(Revision comparison data)
-*-*-
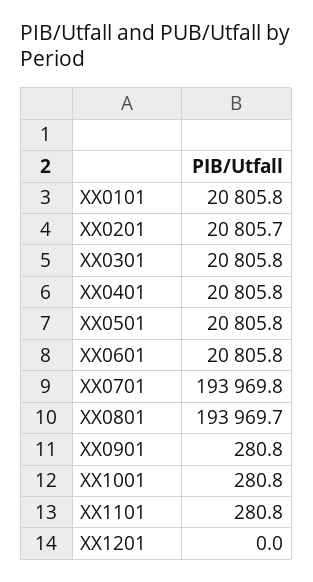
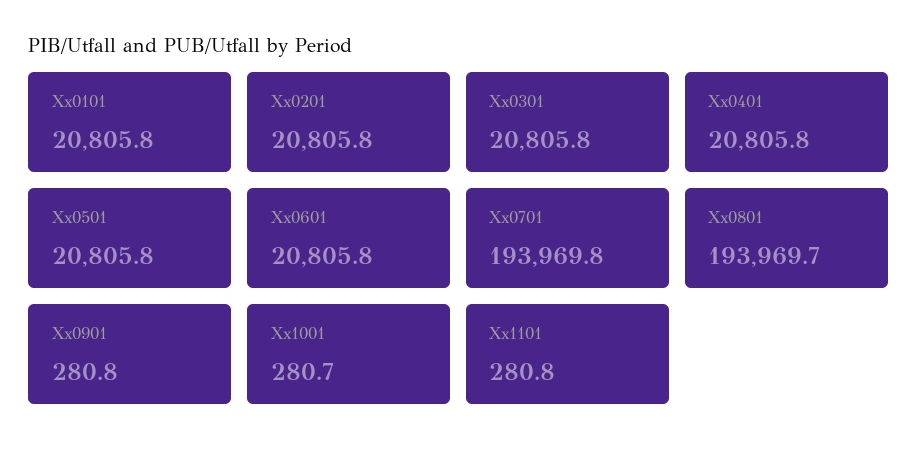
  {
    "XX0101": 20805.8,
-   "XX0201": 20805.7,
+   "XX0201": 20805.8,
    "XX0301": 20805.8,
    "XX0401": 20805.8,
    "XX0501": 20805.8,
    "XX0601": 20805.8,
    "XX0701": 193969.8,
    "XX0801": 193969.7,
    "XX0901": 280.8,
-   "XX1001": 280.8,
+   "XX1001": 280.7,
-   "XX1101": 280.8,
+   "XX1101": 280.8
-   "XX1201": 0
  }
-*-*-
> **Work task**: Could you repeat every entry above exactly, with each picture omitted?

> **Response area**:
  {
    "XX0101": 20805.8,
-   "XX0201": 20805.7,
+   "XX0201": 20805.8,
    "XX0301": 20805.8,
    "XX0401": 20805.8,
    "XX0501": 20805.8,
    "XX0601": 20805.8,
    "XX0701": 193969.8,
    "XX0801": 193969.7,
    "XX0901": 280.8,
-   "XX1001": 280.8,
+   "XX1001": 280.7,
-   "XX1101": 280.8,
+   "XX1101": 280.8
-   "XX1201": 0
  }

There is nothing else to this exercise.